- Magazyn, stamelde Wouter.
- Juist! Ma... ga... zyn! Zó is het! Alle deze goederen zyn... koopmansgoederen, en alles ligt - gelyk je ziet - op plankjes. Dit doe ik aldus... om de vochtigheid, want... de vloer is vochtig. Let daar wel op, en geef acht dat je nooit 'n stuk op den vloer legt... nooit ofte nimmer!
- Dat zal ik nooit doen, m'nheer!
- Zeer wel! Maar de goederen die op deze tafels liggen... leg ik niet op plankjes, gelyk je ziet. Want... ze liggen op tafels. Dit begryp je-n-immers wel?
- O ja, m'nheer!
- Juist! Al deze goederen ontvang ik uit Engeland, namelyk uit Manchester. Kan je dit onthouden?
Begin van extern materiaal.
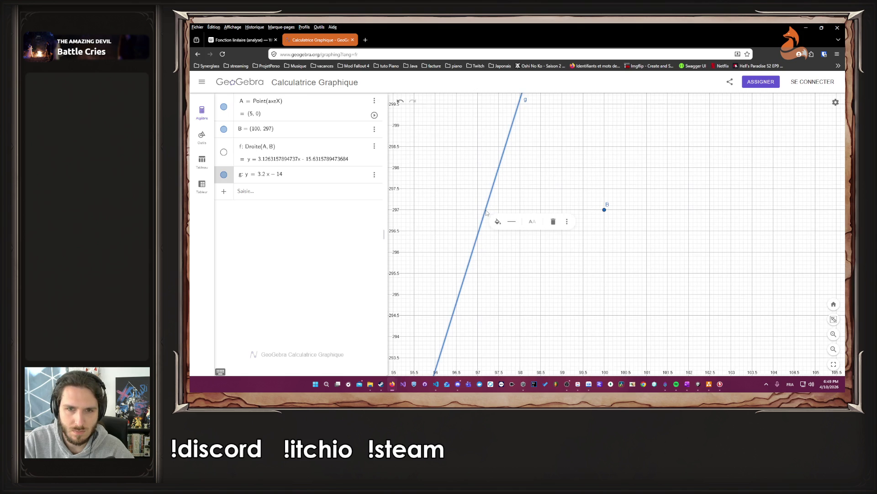
click(273, 174)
- Uit Manchester, in... Engeland, m'nheer!
- Precies! Ze zyn els-breedte, en meten acht-en-twintig yards. Nu moet je weten hoe lang een yard is. Onthoud dit wel: drie yards zyn vier ellen. Onthoud dit goed! Indien je een behoorlyk zakboekje had, zou je 't kunnen opschryven. Een jong-mens moet altyd trachten iets te leren. Drie yards maken vier ellen, dit moet je goed onthouden.
Wouter knikte zo hard hy kon dat-i altyd z'n best zou doen alles goed te onthouden. Het diepzinnig onderricht werd voortgezet.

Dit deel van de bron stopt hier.